ASSIGNMENT: From the data underneath, reproduce exactly the stretch that begins at the line with "cereal bowl: none" and ends after the line with "decorative plate: present".

RECORDED DATA:

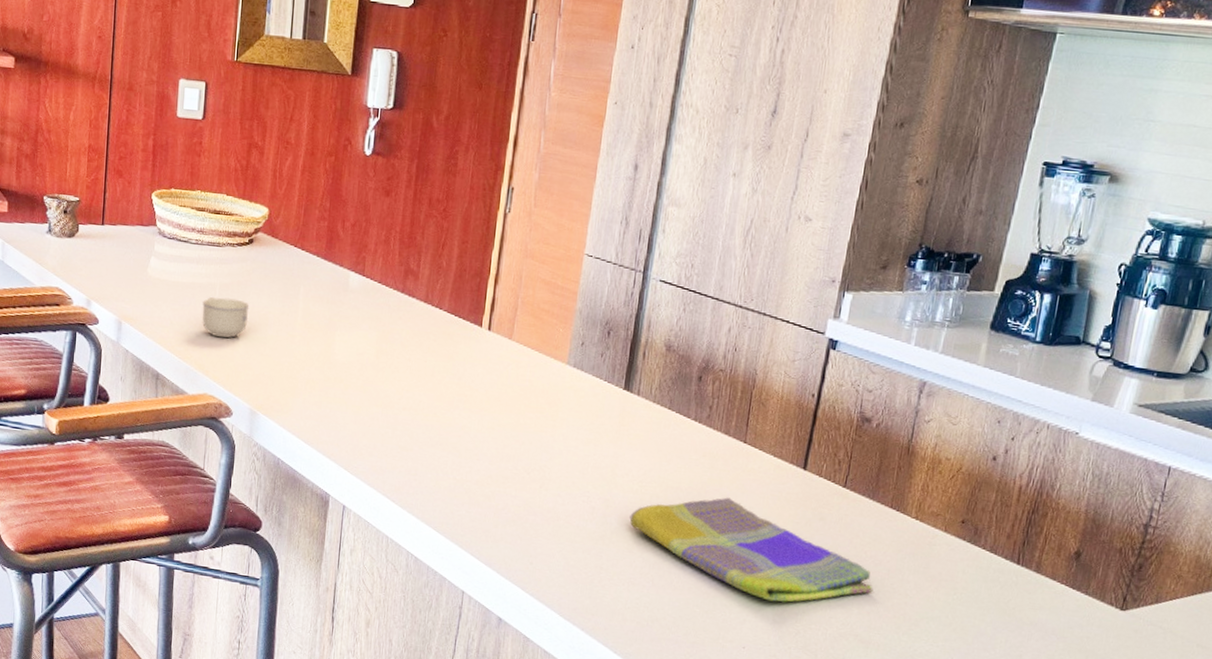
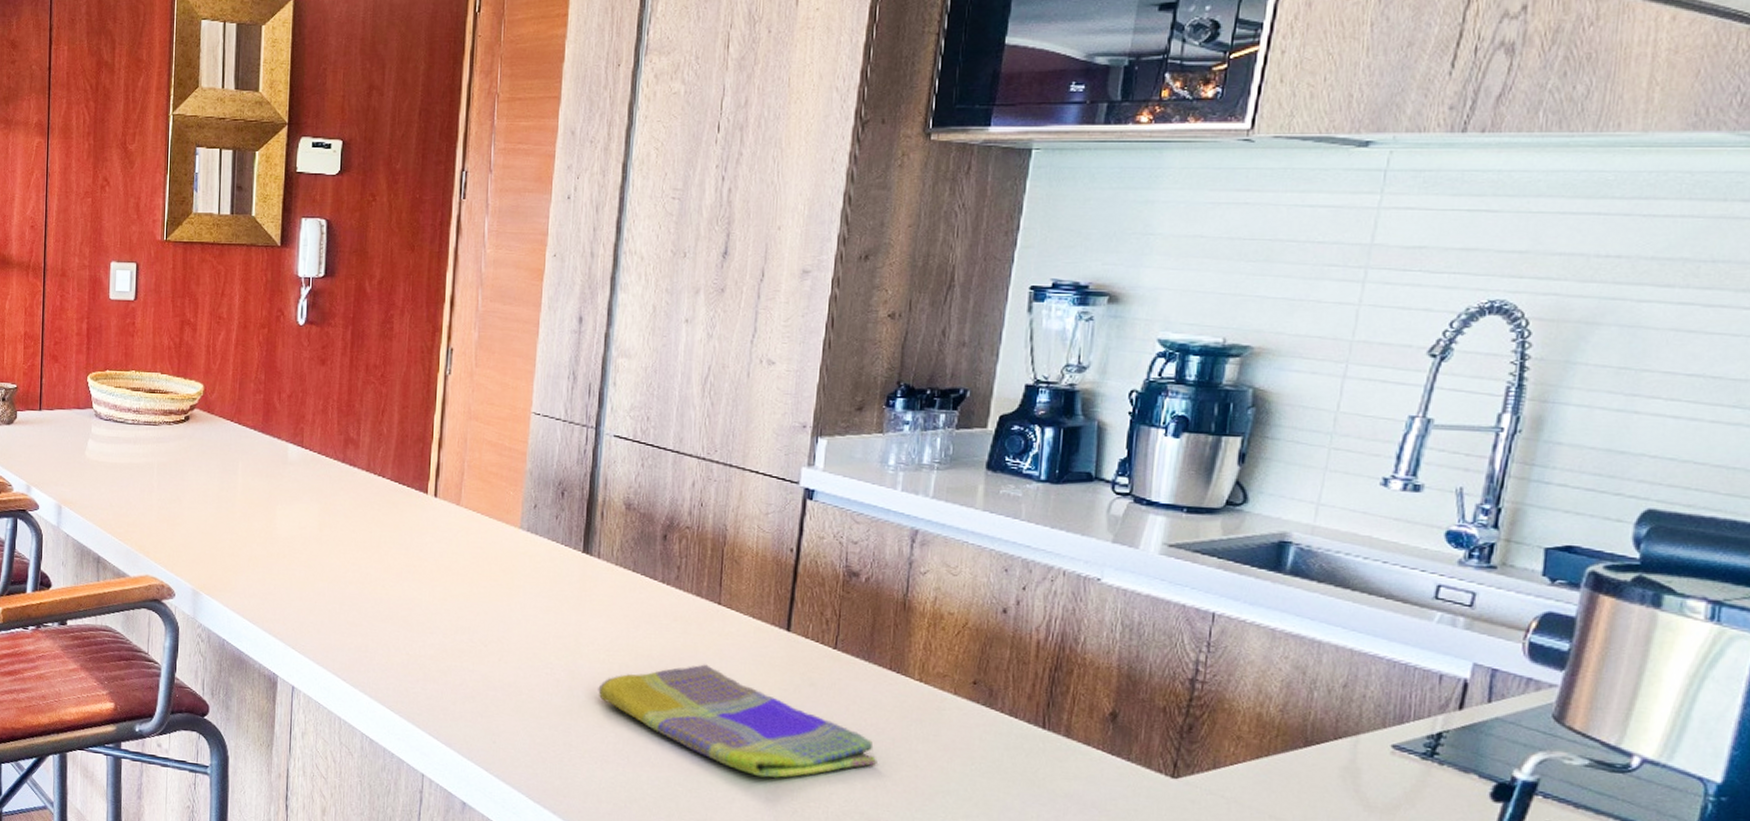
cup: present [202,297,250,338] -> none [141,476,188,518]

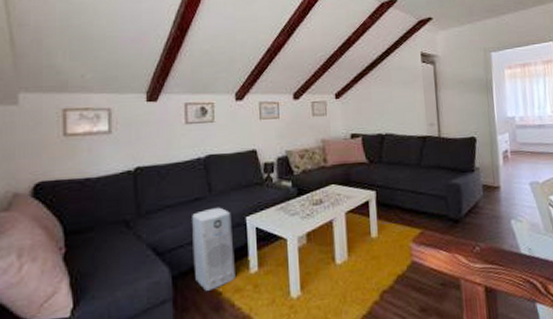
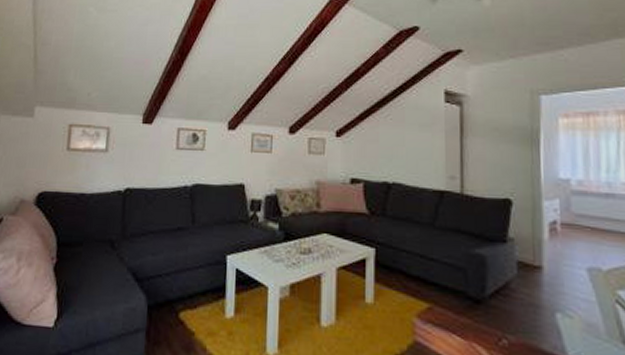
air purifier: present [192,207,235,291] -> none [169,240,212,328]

...

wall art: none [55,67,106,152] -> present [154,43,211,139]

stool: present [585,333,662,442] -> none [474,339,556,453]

---

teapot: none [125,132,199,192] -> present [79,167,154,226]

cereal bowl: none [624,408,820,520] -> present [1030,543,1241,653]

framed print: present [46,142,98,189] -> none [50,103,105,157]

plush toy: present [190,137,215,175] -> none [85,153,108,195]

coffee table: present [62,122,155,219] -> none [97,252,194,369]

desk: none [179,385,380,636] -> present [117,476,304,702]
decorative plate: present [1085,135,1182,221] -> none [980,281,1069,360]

ANSWER SPACE:
cereal bowl: none [624,408,820,520] -> present [1030,543,1241,653]

framed print: present [46,142,98,189] -> none [50,103,105,157]

plush toy: present [190,137,215,175] -> none [85,153,108,195]

coffee table: present [62,122,155,219] -> none [97,252,194,369]

desk: none [179,385,380,636] -> present [117,476,304,702]
decorative plate: present [1085,135,1182,221] -> none [980,281,1069,360]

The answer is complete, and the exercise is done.